#### Teks Bacaan:
┏━━
![]() |
(Dok. seputarnusantara.com) |
Bagi
Dewan Perwakilan Rakyat Republik Indonesia (DPR RI) kekinian, sepertinya ada
saja jalan untuk mengeruk pundi-pundi keuangan negara. Skenario teranyar yaitu
dengan menyertakan nomenklatur Rumah Aspirasi dalam Anggaran Pendapatan dan
Belanja Negara- Perubahan (APBN P) 2015. Nomenklatur itu disertakan setelah DPR
mendapatkan alokasi anggaran tambahan sebesar Rp 1,635 triliun dalam pembahasan
rancangan APBN- P 2015 yang dilakukan pada Februari 2015 lalu. Sehingga dalam
APBN-P 2015, keseluruhan anggaran yang dialokasikan untuk dewan yang terhormat
itu nilainya tak kurang dari Rp 5,192 triliun. Imbas dari keberadaan
nomenklatur Rumah Aspirasi itu, ke depan setiap anggota dewan akan mendapatkan
alokasi anggaran sekitar Rp 150 juta per tahun atau setara Rp 12,8 juta per
bulan untuk keperluan biaya operasional Rumah Aspirasi tersebut (Pasal 213
Peraturan Tata Tertib DPR).
┗━━
#### Informasi:
┏━━
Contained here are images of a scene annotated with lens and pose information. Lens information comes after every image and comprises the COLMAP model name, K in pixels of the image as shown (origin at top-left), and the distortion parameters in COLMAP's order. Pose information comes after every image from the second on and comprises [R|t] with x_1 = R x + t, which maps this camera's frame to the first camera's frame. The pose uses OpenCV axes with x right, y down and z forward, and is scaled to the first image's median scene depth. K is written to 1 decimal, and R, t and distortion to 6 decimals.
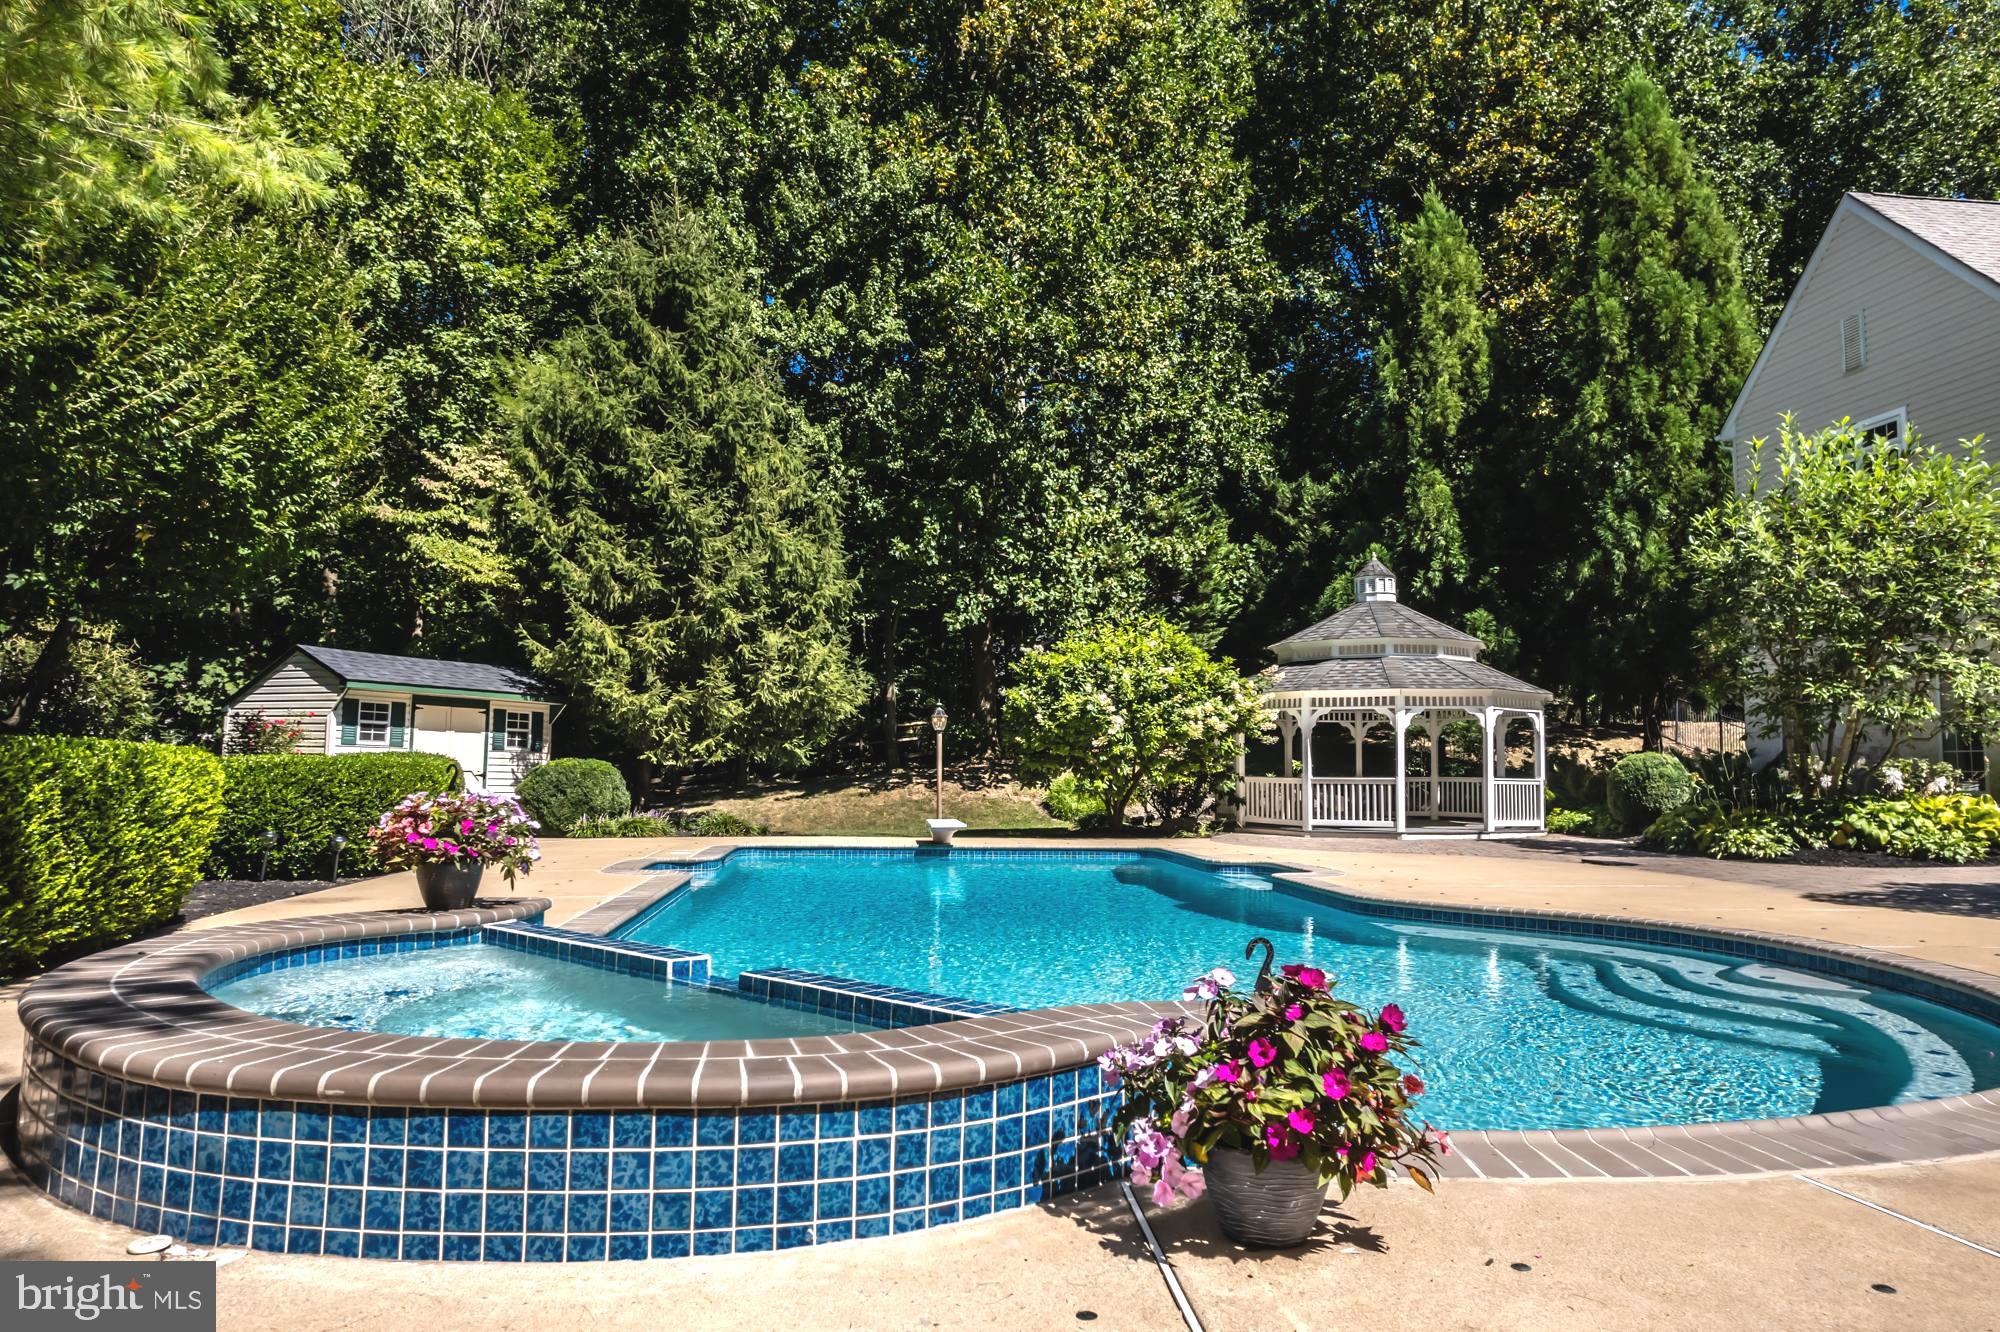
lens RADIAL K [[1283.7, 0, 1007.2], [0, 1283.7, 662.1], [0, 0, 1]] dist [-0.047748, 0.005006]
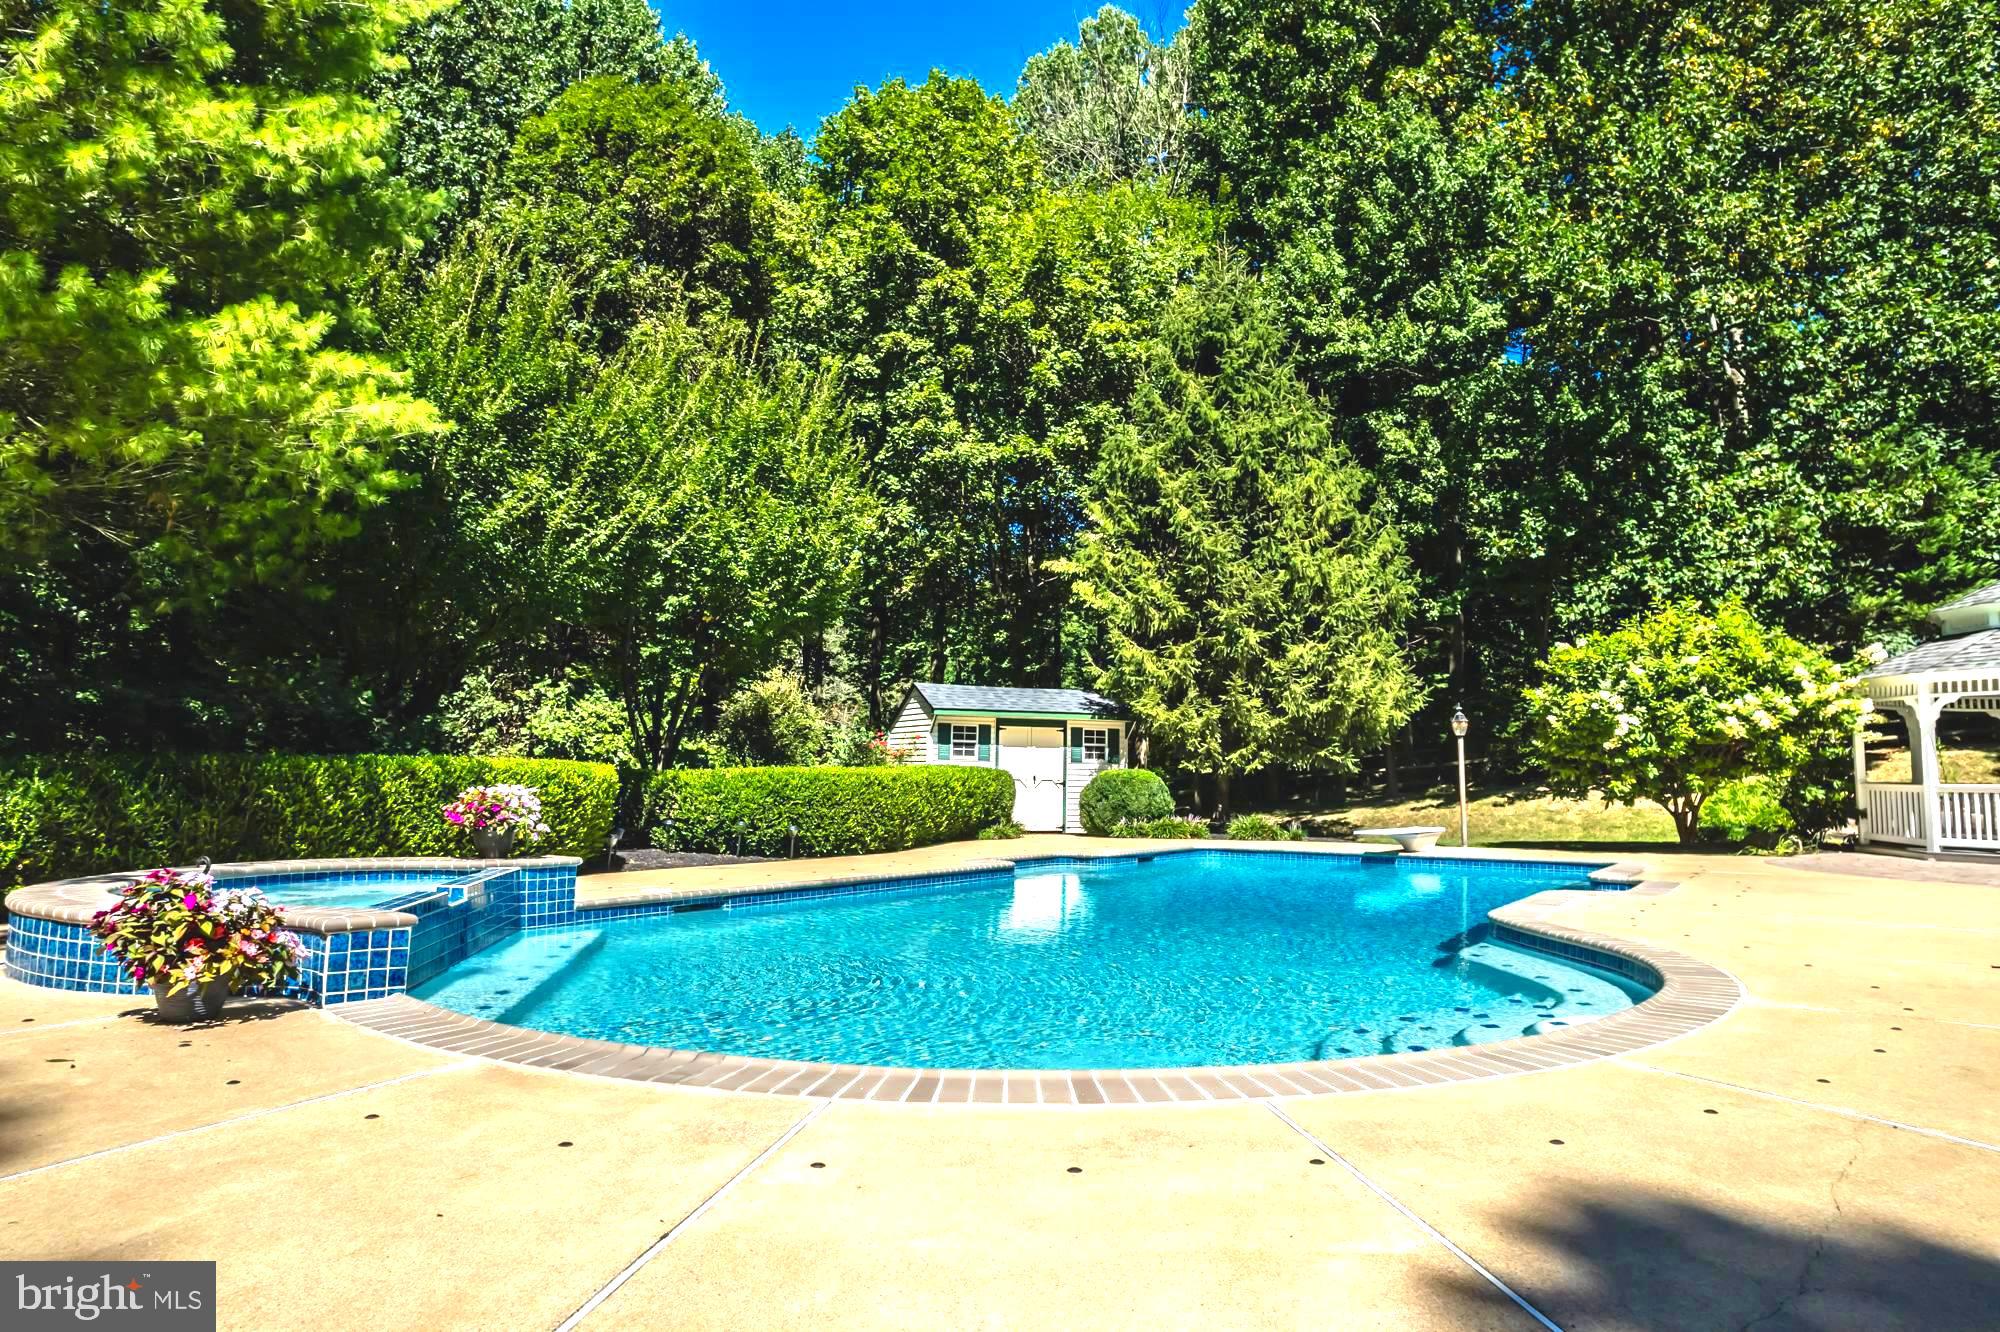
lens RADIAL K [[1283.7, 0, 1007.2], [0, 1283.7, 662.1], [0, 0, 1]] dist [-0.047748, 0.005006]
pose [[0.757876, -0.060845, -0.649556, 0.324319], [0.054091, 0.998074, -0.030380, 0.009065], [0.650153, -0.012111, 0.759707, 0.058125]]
┗━━
┏━━
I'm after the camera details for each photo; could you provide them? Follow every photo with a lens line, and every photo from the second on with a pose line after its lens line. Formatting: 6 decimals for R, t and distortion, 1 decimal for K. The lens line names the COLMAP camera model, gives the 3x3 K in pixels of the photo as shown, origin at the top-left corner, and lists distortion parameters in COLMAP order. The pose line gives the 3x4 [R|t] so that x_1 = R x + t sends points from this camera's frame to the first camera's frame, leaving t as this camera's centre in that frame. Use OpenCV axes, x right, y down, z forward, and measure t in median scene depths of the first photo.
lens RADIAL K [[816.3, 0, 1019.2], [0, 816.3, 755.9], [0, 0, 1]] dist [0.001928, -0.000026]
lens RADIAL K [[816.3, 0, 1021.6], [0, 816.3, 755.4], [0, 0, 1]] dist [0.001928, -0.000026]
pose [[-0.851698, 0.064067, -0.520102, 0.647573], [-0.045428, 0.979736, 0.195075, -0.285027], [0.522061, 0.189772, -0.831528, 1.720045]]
┗━━
#### Yang Harus Dikerjakan:
Menurut teks bacaan, berapa keseluruhan anggaran yang dialokasikan untuk DPR dalam APBN-P 2015?

#### Hasil:
Tak kurang dari Rp 5,192 triliun.